But we get fairly into Paris, and then we find a change: then we find that one of those great events has happened, and is happening, which will hereafter be booked as "history" and be regarded with the same interest and wonder wherewith we of the present now contemplate the great events of the past-always looking the grander that their larger features are then alone seen; whereas, to contemporaries, how the mightiest passing occurrences are made to seem less significant than they really are, by the familiarising vulgarity of the petty circumstances attending them. All around looks as though mischief were brewing. Paris, as we all know, was in a state of siege. In other words, it was kept in order by military law, and an overwhelming army incessantly under arms. Here was war-duly proclaimed ; but by Frenchmen against Frenchmen, and on French soil. On the one side were the army, the national guard, the mobiles, the military police; on the other, the ouvriers, and those whose capital is in the bad passions and ignorant credulity of the ouvriers. Each side was watching the other, ready at the least opportunity for another death grapple.

I tramped off to the Tuileries. There was the old palace, looking so like its pictures-identified in our recollection as the scene of so many a revolutionary drama-of military pomp and popular insurgence-guards reviewed and massacred, escaping royalty, smashed thrones, and a bedlamite mob. Never, in the most peaceable times of the French capital, when I have contemplated that long but to my eyes not unpicturesque range, its lofty pavilions running up into the sunny sky, and all wearing an air of lazy repose, but I have unconsciously run on dreaming of Louis XVI. and the tumults of his day, and (though in a minor degree) of Charles X. and his dethronement. Revolution seems the genius of the


Now it looks gloomy enough. The garden front has the windows

mostly closed. The building looked for the greater part uninhabited. When I last saw it, it was on the last of the July fêtes; the last commemoration of that July revolution which gave Louis Philippe the bother and glory of governing 33,000,000 of Frenchmen. Paris then threw out its hundreds of thousands, less to think of the great days of July, than to see the sights provided for the occasion. Among these poor old Louis Philippe and family had to furnish one tableau. Out he came, on the balcony of the clock pavilion, leading his stately old queen, and followed by all the princes and princesses-the Prince de Joinville excepted, who was then with the fleet.
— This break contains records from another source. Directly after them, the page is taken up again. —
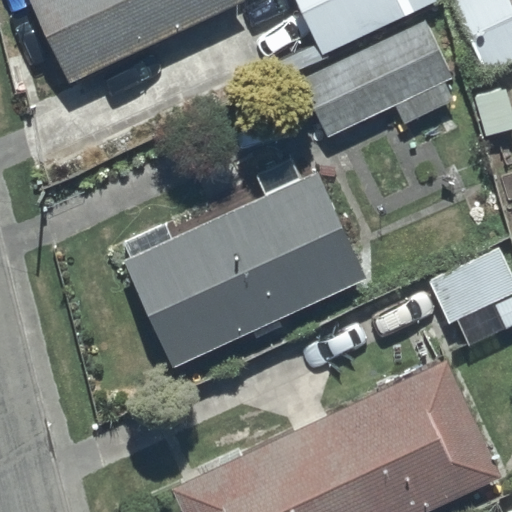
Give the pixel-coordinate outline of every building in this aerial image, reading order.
[(31,0),(68,78),(236,0),(31,0)] [(299,0),(322,48),(423,0),(299,0)] [(511,0),(452,0),(486,69),(511,56),(511,0)] [(300,74),(328,132),(393,101),(417,150),(470,125),(446,75),(453,72),(426,14),(300,74)] [(511,107),(506,82),(473,90),(484,133),(503,128),(510,157),(511,156),(511,107)] [(130,250),(124,253),(172,358),(366,271),(318,164),(299,173),(290,154),(256,170),(265,189),(169,232),(164,219),(124,237),(130,250)] [(511,276),(497,244),(428,275),(448,318),(455,315),(468,343),(511,322),(511,276)] [(442,352),(171,482),(185,511),(411,511),(498,471),(442,352)]
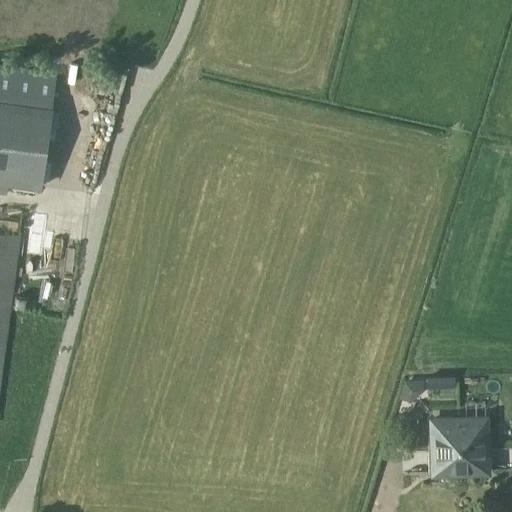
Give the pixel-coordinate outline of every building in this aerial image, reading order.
[(61,99),(78,99),(79,73),(62,72),(61,99)] [(80,105),(99,104),(98,86),(79,87),(80,105)] [(0,100),(0,182),(38,188),(49,107),(0,100)] [(0,421),(21,424),(45,239),(0,232),(0,421)] [(420,375),(421,395),(443,394),(442,374),(420,375)] [(433,472),(460,471),(459,447),(464,447),(464,424),(458,424),(458,417),(432,418),(433,472)] [(459,447),(460,471),(487,471),(486,417),(458,417),(458,424),(464,424),(464,447),(459,447)] [(418,446),(397,451),(399,463),(421,458),(418,446)]
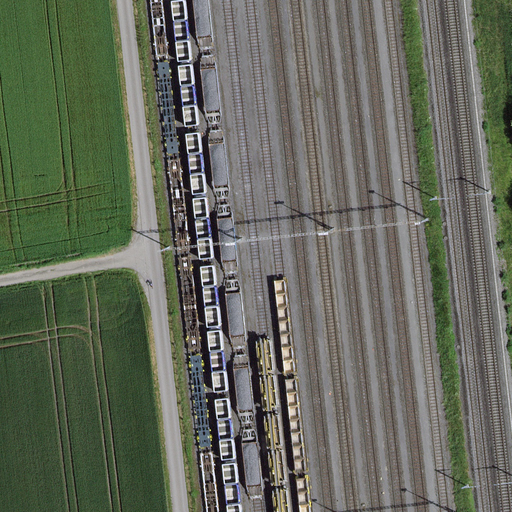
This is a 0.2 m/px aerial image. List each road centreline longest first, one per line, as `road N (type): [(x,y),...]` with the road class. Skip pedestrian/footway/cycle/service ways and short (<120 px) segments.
road 1 (unclassified): [(181,511),(151,255)]
road 2 (unclassified): [(151,255),(124,0)]
road 3 (unclassified): [(151,255),(0,281)]
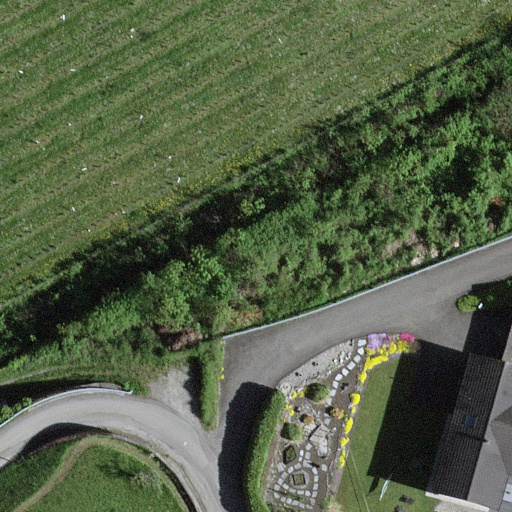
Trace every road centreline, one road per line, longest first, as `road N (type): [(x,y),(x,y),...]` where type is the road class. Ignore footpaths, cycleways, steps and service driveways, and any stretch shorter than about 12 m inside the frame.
road 1 (residential): [(207,471),(244,387),(267,363),(511,257)]
road 2 (residential): [(207,471),(165,429),(99,407),(37,422),(0,450)]
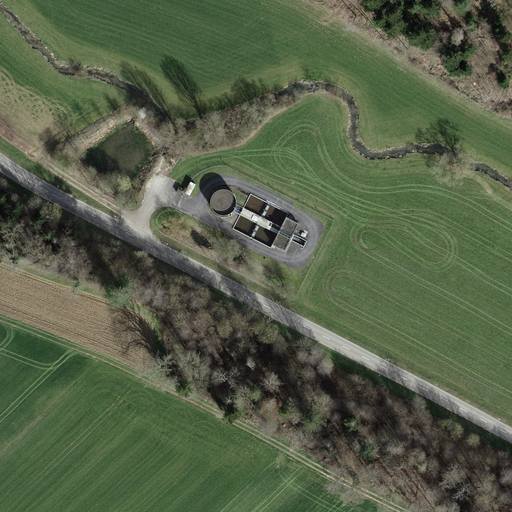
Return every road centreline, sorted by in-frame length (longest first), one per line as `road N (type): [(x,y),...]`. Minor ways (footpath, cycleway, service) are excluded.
road 1 (tertiary): [(511,435),(0,161)]
road 2 (track): [(0,320),(155,383),(403,511)]
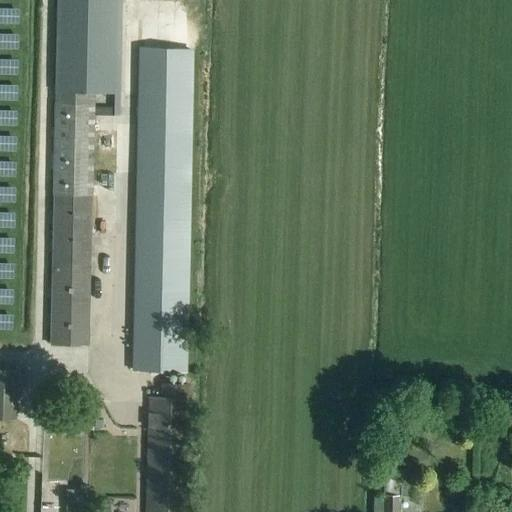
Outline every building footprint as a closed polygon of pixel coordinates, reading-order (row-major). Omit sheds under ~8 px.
[(56,0),(55,89),(55,105),(50,345),(88,345),(93,117),(119,117),(121,0),(56,0)] [(141,48),(134,370),(184,372),(191,49),(141,48)] [(17,370),(0,369),(0,419),(15,420),(17,370)] [(160,384),(160,397),(150,397),(146,511),(186,511),(190,385),(160,384)] [(419,481),(405,480),(404,491),(418,492),(419,481)] [(399,511),(400,482),(384,481),(383,511),(399,511)] [(66,511),(85,511),(86,502),(85,501),(85,492),(67,492),(66,511)]
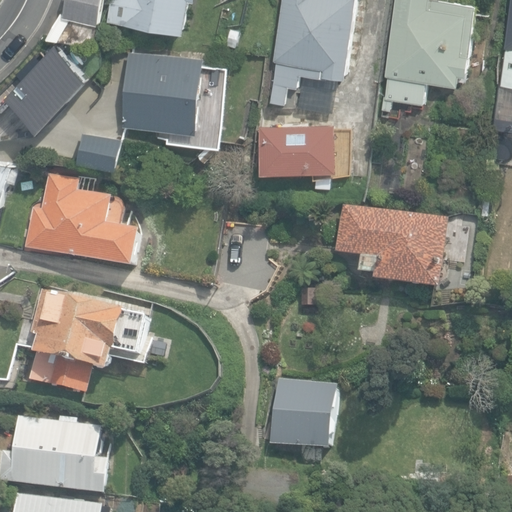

And truly they were a fine-looking family-party. The old gentleman himself looked hard and tough, ten years at least younger than he really is; his queen a very model of an old lady; the princesses all either pretty or ladylike, if not both. D'Aumale looked like a good African soldier, as he is-Nemours just gentlemanlike, but with no countenance of any kind-Montpensier, a handsome youth. Their majesties seated themselves, the rest standing. The old gentleman placed before him the young Compte de Paris, a boy with a good head and countenance, and nice manner. There was the royal family of France, under the settlement of 1830. There was the aged man who for seventeen years had governed the French people, such as we know them, without running into foreign war, and affording security to person and property not, on the whole, to be surpassed in any other country, England alone perhaps excepted--under whose rule every material interest had prospered, and who in his own person had with unprecedented liberality patronised the arts and manufactures of France. There he was, with his numerous progeny, leaving no room to expect the dissolution of the Orleans monarchy through failure of direct heirs. There were three generations of his house, come forth to exchange congratulations with the people he had been called upon to govern.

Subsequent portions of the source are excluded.